LA JOURNÉE DES GÉNÉRAUX

9 février.

Voilà que c’est changé, que les grands chefs arrivent ; qu’un papillotement de pourpre et d’or reluit sous le jour faux.

Qu’en restera-t-il ? On ne sait... Une injure du général Gonse aux « robins » de la défense ; l’équivoque d’une négation du général Mercier s’appliquant non à l’existence de la pièce secrète communiquée hors séance aux juges du 1er Conseil de Guerre — sur ce point l’ex-ministre refuse de se prononcer, sans s’apercevoir que, tel, le silence est affirmatif — mais à l’allégation qu’il en aurait parlé à qui que ce soit.

Puis, encore, sa parole de soldat, hors et, pense-t-il, au-dessus de toute discussion, que Dreyfus était un traître « justement et légalement condamné ».

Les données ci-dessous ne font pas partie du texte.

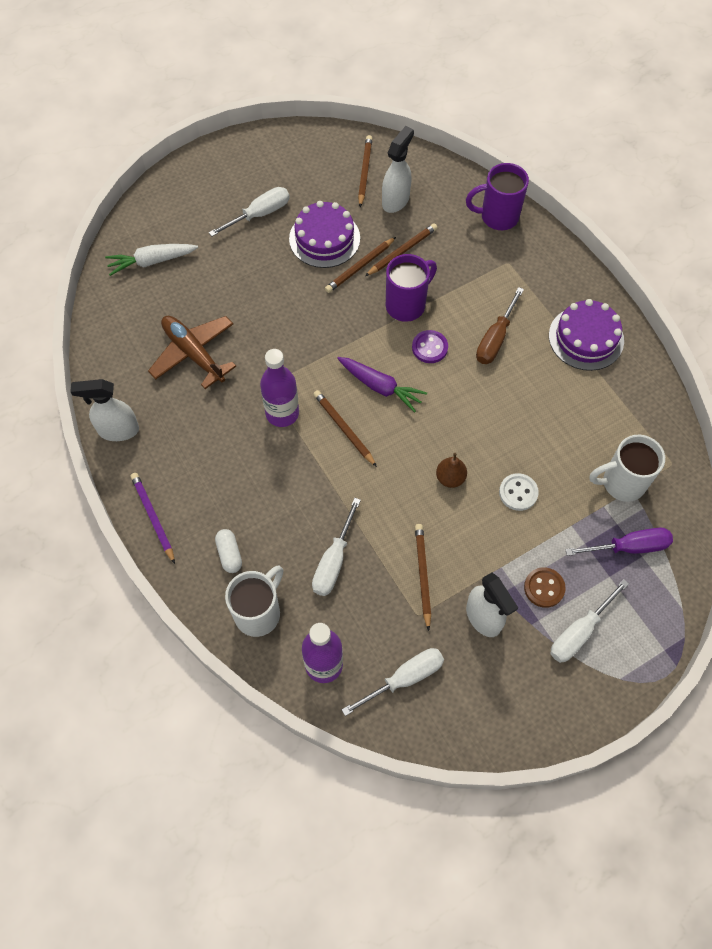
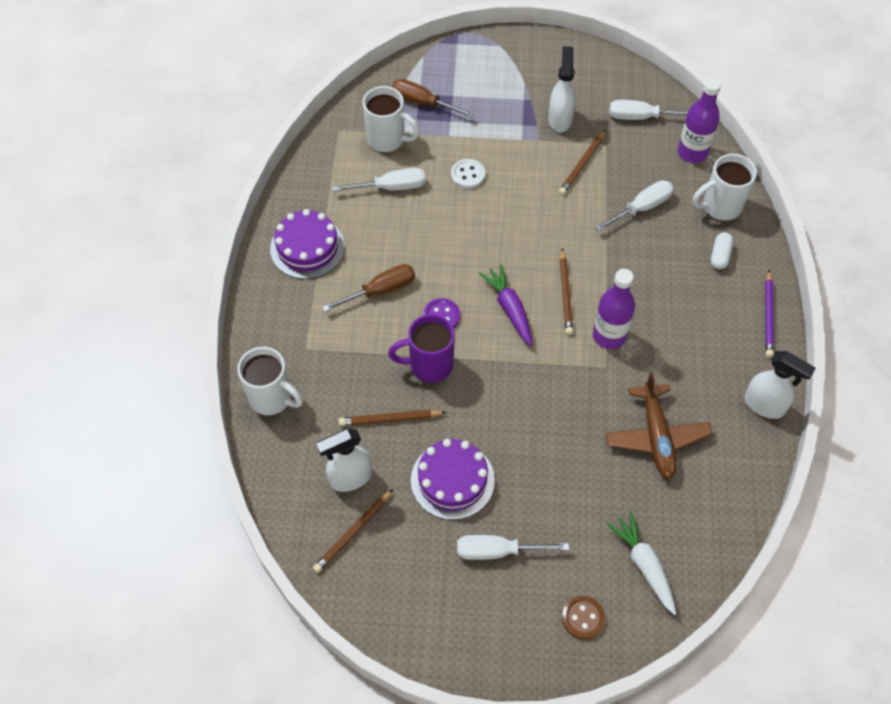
camera: 145 degrees left, 5 degrees down
white carrot [105,244,198,276] -> white carrot turned 135 degrees counterclockwise [607,512,676,615]
brown pencil [325,237,396,293] -> none
brown pear [436,453,467,488] -> none
purple mug [466,163,529,230] -> white mug [237,347,303,415]
brown button [524,567,566,608] -> brown button moved to [562,596,605,639]
white screwdriver [550,579,629,663] -> white screwdriver moved to [332,168,425,192]
purple screwdriver [565,528,673,556] -> brown screwdriver [392,79,474,118]

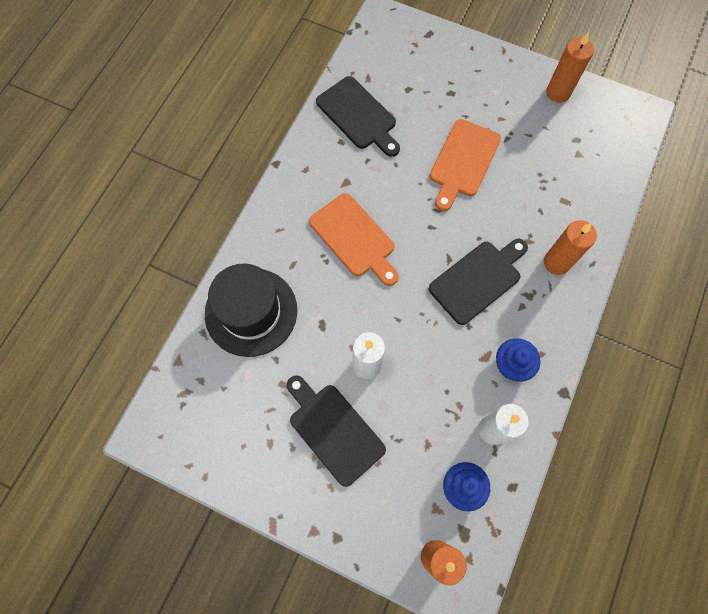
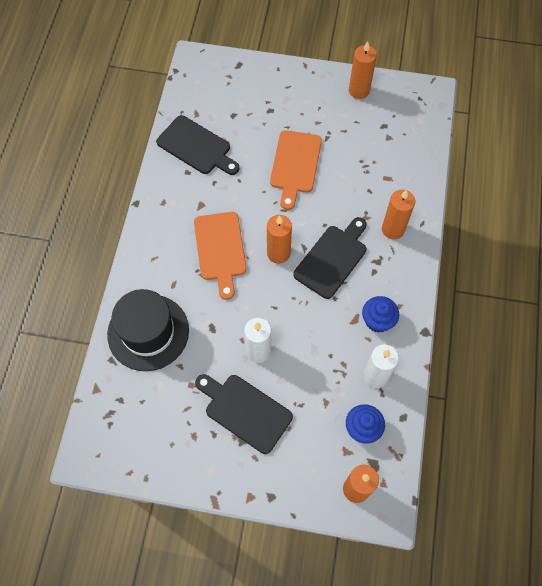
camera: 15 degrees left, 5 degrees down
orange cutting board [309,193,399,286] -> orange cutting board turned 45 degrees clockwise [194,212,247,300]
none -> orange candle [267,215,292,264]

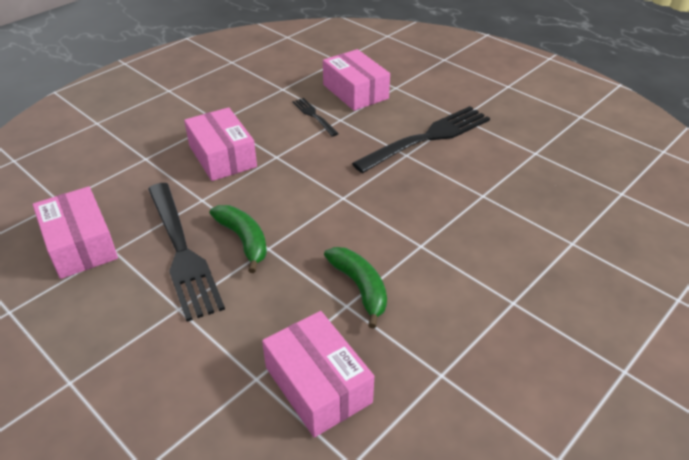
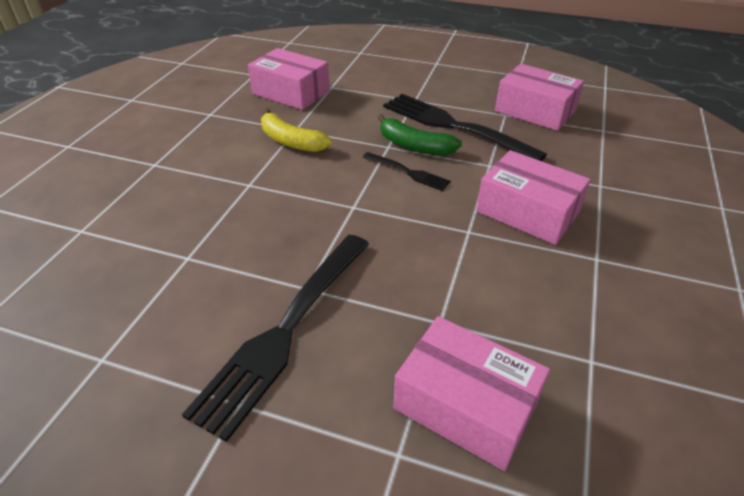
camera: 155 degrees right, 0 degrees up
black fork [292,98,339,137] -> black fork moved to [363,152,451,191]
green banana [324,247,387,329] -> yellow banana [261,109,332,152]

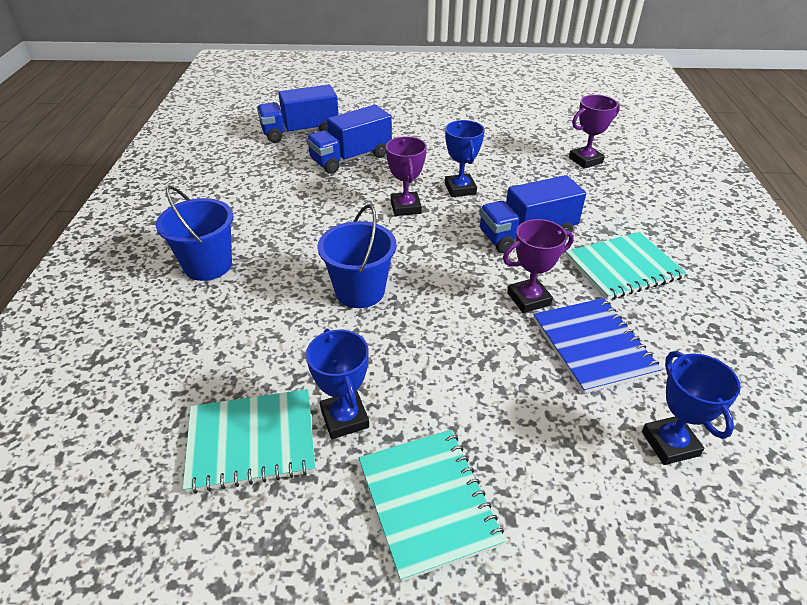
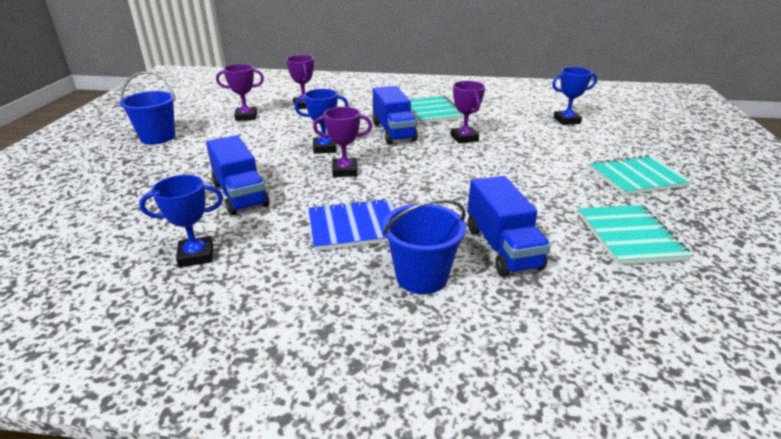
camera: 85 degrees left, 10 degrees down
blue truck [257,85,339,143] -> blue truck moved to [468,176,551,276]
blue trophy [306,328,369,439] -> blue trophy moved to [139,175,223,268]
blue bucket [317,204,396,308] -> blue bucket moved to [119,71,175,144]
blue notebook [533,298,662,394] -> blue notebook moved to [308,198,395,251]
none -> purple trophy [216,64,264,121]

Et c’est tout. Pas assez pour nous convaincre, après tant d’irrégularités et de mystères ; pas assez pour imposer silence au besoin d’examen et d’investigation.

Entre la double haie de municipaux, immobiles, qui font passage, du prétoire à la porte du corridor, M. le général Le Mouton de Boisdeffre, chef de l’État-Major de l’armée, s’avance.

Il a une couronne de comte dans le fond de son képi ; la taille très droite, le crâne très chauve, le parler circonspect.

Ainsi qu’il sied à un guerrier qui commanda, je crois, trois mois dans l’active, et fit le restant de sa carrière dans les ambassades, il est, à la fois, distingué, vain et puéril.

Présentement, il fait l’autruche ; s’imagine qu’il s’abrite dans un silence partiel et éphémère.

Lui tirer une parole est métier de puisatier : le pauvre Labori y sue sang et eau !

Tantôt il s’abrite derrière le secret professionnel, dont il a fait réserve en son serment. Tantôt il se retranche derrière l’arrêt de la Cour, restreignant la preuve. Il décline, rompt, échappe, glisse entre les doigts.

Et, de tout ce qu’on lui demande, il ne sait rien, jamais rien ! Sur le document chipé aux bureaux de la Guerre ; rentré dans les cartons par l’entremise de la Dame voilée et d’Esterhazy ; que celui-ci qualifiait de « libérateur » et dont le Ministère a délivré reçu ; « M. le témoin », comme dit Labori, en un malin lapsus, ou ne peut parler, ou ignore.

Jamais on n’aurait supposé que situation si haute comportât telle absence d’informations !

Le général Gonse, petit, boulot, la bouche en O, le nez en croquignole, a l’air bourru et bonhomme d’un gardien de square.

Il est rageur.

A Labori, qui le questionne, il décoche ce coup de boutoir :

— Ce sont des traquenards, çà !

Tumulte, cris, évacuation de la salle, suspension de l’audience, intervention de Me Ployer, le bâtonnier, excuses. Après, on est tout à fait des bons amis.

Le commandant Lauth, face plate et dure, maxillaire anguleux, physionomie fermée, vient témoigner d’intentions qu’il crut saisir de la part de son ancien chef, le lieutenant-colonel Picquart, quant à l’identification d’écriture et le timbrage postal du petit bleu qui mit sur la piste d’Esterhazy.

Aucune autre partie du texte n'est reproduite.